This book is the culmination of many brash years and hard lessons. The story starts all the way back when I migrated from C++ into perl. The perl programming language was amazingly powerful compared to the low-level manipulations and bookkeeping of C++. (The fact that it was “slow” never bothered me – I would rather write powerful, effective slow code than weak, buggy fast code.) In the world of perl, there was the idea of an “anonymous subroutine” that could be passed around and manipulated. You could also directly manipulate the symbol table. The symbol table is the collection of function names available to the program. Between these two things, I realized that I could code at a higher level: I could write subroutines that returned subroutines and store those into the symbol table, effectively having my code write code at runtime. In perl, these subroutine factories are called “template functions.” I proceeded to write some truly unreadable – but truly powerful – perl.
I shared this revelation with my friend and mentor, Brian Hurt. He was the grizzled veteran developer who seemed to have seen it all. Brian told me that what I was doing was this thing called “functional programming,” and encouraged me to look into proper functional languages, specifically OCaml, and its derivative, JoCaml. I was immediately hooked.
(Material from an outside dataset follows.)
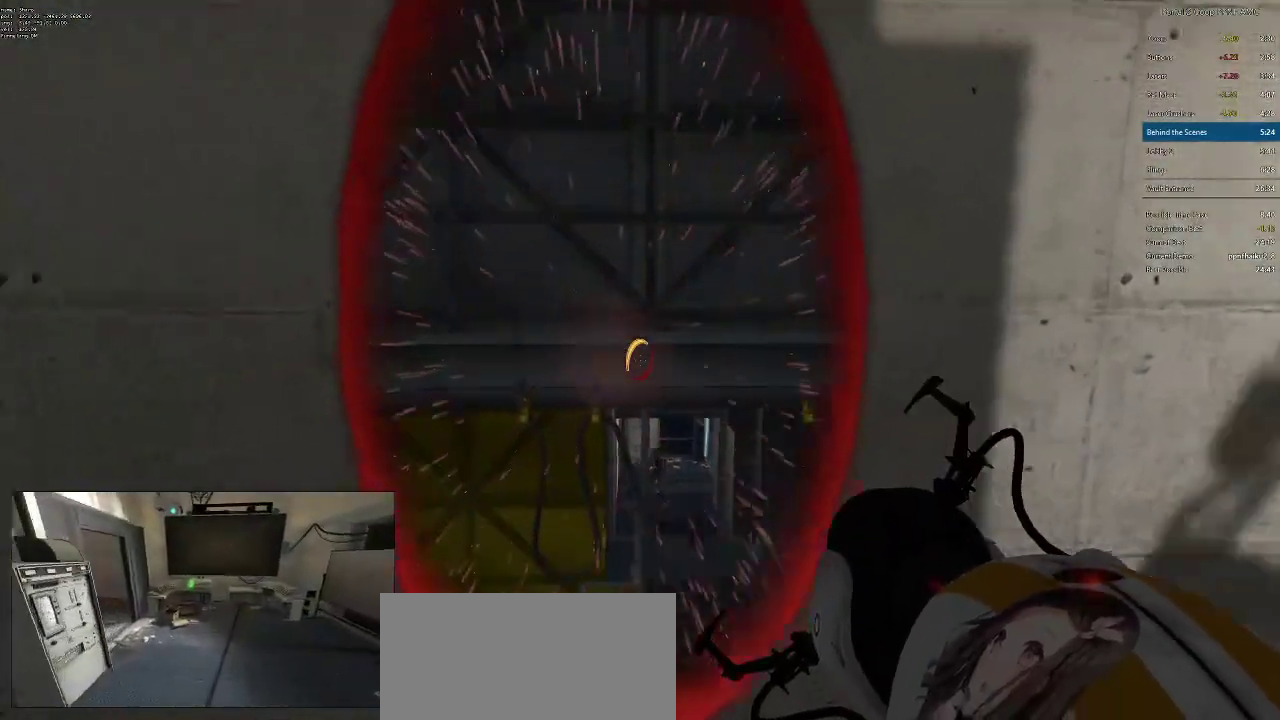
{"keys": ["d"], "mouse": ["wheel_down"], "events": [[367, "d", "down"], [367, "mouse_wheel_down", "down"], [401, "w", "up"]]}
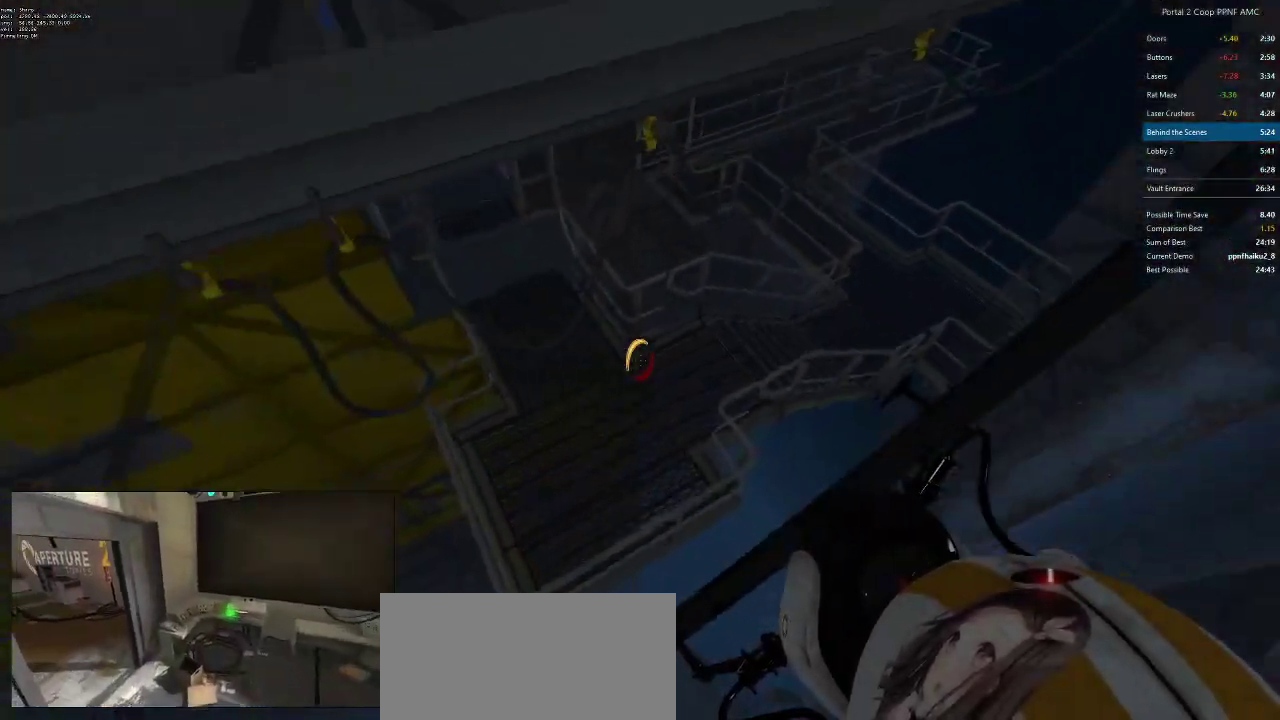
{"keys": ["d"], "mouse": [], "events": [[50, "mouse_wheel_down", "up"], [83, "mouse_wheel_down", "down"], [133, "mouse_wheel_down", "up"]]}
By 2008, I presented “Why Rubyists Should Learn OCaml” to the Ruby Users Group of Minnesota (Ruby.MN).1 There was a power in functional programming that was truly incredible compared to the then-standard way of writing code. Moreover, my mathematical background played very nicely with functional programming: the fact that state did not change meant that I could employ the same
kind of reasoning to my programs that I employed with mathematical equations. I presumed at the time that a functional programming language would rise and fundamentally transform what it means to program, much as Java ascended and made Object Oriented Programming ubiquitous. So far, this hasn’t happened.